### Brano da leggere
Attesi al varco dopo un primo album ben accolto da pubblico e critica, i Masterplan arrivano al sempre difficile traguardo del secondo disco, intitolato "Aeronautics", in cui confermano le proprie ambizioni e tutte le caratteristiche della propria musica. Un loquace Roland Grapow, che i più attenti ricorderanno nelle fila degli Helloween e che si sta dimostrando un valido produttore oltre che ottimo chitarrista, ci ha svelato i retroscena della lavorazione del nuovo album.

Ad un primo ascolto, “Aeronautics” sembra essere un album più solido e meglio definito rispetto al vostro esordio. Che ne pensi?
"La differenza maggiore rispetto al primo album, è senz’altro rappresentata dal fatto che adesso ci sono cinque compositori all’interno della band: per esempio, Axel (Mackenrott, tastierista, nda) si è reso autore di due canzoni, mentre Jan, il bassista, ha scritto ‘After This War’. A onore del vero, si tratta di un brano già apparso su un album degli Iron Savior (‘Dark Assault’, nda), ma abbiamo modificato sia l’arrangiamento che il testo, per cui credo che la nostra versione sia del tutto differente dall’originale. Anche per questo motivo abbiamo voluto cambiare leggermente il titolo, che da ‘After The War’ è diventato ‘After This War’. Il fatto, quindi, di avere contribuito tutti quanti alle composizioni, ha automaticamente cambiato un po’ il nostro sound, senza contare che tutte le 14 canzoni realizzate durante le sessioni di registrazione, sono state arrangiate da Jorn, Uli e me insieme. Abbiamo scelto di pubblicare l’album in due diverse versioni, una con una bonus track esclusivamente per il mercato europeo, ‘Treasure World’, e una invece con una bonus track differente, destinata al solo mercato giapponese. I restanti due pezzi sono invece andati a finire sul singolo ‘Back For My Life’. Abbiamo deciso di offrire qualcosa di più ai fans europei, oltre che a quelli giapponesi, proprio perché praticamente ogni disco che esce in Giappone ha uno o più brani che non vengono pubblicati nel resto del mondo. Oltre alla bonus track, la versione digipack europea include anche un booklet più ampio e non dovrebbe costare più di un euro in più rispetto alla versione normale. Questa è stata una nostra scelta precisa, sia per dare un valore aggiunto ai fans, che per arginare un po’ la tendenza a scaricare i pezzi da internet.”
######
### Righe mostrate
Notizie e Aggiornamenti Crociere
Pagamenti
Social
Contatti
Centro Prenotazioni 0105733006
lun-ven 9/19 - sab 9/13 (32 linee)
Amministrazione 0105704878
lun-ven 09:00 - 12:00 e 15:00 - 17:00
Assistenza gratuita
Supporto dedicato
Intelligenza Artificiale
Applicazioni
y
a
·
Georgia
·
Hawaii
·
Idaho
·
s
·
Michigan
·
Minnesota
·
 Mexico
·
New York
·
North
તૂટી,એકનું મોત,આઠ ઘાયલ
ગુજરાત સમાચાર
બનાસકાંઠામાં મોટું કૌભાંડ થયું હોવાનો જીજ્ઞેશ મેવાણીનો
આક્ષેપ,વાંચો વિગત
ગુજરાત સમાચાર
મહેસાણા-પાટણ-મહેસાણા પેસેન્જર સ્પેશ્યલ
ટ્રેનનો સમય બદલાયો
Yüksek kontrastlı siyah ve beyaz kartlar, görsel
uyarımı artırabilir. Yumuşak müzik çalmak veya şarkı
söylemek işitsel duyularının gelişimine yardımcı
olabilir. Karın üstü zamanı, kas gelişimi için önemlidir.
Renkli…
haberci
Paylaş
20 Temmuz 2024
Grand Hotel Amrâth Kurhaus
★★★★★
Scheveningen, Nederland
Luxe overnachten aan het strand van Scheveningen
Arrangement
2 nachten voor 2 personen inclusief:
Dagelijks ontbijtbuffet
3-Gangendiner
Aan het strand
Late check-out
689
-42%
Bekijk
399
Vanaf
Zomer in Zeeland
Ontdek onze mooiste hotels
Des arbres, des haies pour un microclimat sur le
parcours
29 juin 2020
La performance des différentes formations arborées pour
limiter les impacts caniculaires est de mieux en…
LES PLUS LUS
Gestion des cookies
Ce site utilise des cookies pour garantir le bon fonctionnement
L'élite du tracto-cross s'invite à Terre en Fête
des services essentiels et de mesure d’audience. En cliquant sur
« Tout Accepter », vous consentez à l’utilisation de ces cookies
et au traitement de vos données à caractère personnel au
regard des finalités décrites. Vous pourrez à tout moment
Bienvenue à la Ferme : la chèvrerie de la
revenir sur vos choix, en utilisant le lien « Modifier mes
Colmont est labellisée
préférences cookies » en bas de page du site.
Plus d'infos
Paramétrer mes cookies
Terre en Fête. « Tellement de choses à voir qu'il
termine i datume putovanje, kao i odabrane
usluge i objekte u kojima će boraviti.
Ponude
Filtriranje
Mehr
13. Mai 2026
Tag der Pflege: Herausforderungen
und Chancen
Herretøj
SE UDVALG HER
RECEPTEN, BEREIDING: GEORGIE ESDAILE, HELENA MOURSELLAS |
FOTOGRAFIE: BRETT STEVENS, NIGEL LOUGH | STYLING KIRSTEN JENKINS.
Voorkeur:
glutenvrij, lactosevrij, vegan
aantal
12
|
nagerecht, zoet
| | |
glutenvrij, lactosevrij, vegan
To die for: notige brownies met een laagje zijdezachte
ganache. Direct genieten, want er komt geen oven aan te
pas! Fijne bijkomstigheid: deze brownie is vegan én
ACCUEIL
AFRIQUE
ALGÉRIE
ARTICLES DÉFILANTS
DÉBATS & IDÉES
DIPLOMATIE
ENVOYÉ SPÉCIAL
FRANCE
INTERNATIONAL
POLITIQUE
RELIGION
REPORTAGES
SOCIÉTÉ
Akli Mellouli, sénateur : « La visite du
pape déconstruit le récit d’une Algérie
######
- _Compiti da svolgere_:
a) Riassumi il brano in due frasi.
b) Riporta fedelmente la parte del brano che va da "Attesi al varco" a "Che ne pensi?".

- _Esiti dei compiti_:
a) Con il secondo disco, "Aeronautics", i Masterplan confermano le proprie ambizioni e le caratteristiche della loro musica, e Roland Grapow spiega che la differenza maggiore rispetto al primo album è la presenza di cinque compositori nella band. L'album esce in due versioni, con una bonus track diversa per il mercato europeo e per quello giapponese, e la versione digipack europea include anche un booklet più ampio.

b)
Attesi al varco dopo un primo album ben accolto da pubblico e critica, i Masterplan arrivano al sempre difficile traguardo del secondo disco, intitolato "Aeronautics", in cui confermano le proprie ambizioni e tutte le caratteristiche della propria musica. Un loquace Roland Grapow, che i più attenti ricorderanno nelle fila degli Helloween e che si sta dimostrando un valido produttore oltre che ottimo chitarrista, ci ha svelato i retroscena della lavorazione del nuovo album.

Ad un primo ascolto, “Aeronautics” sembra essere un album più solido e meglio definito rispetto al vostro esordio. Che ne pensi?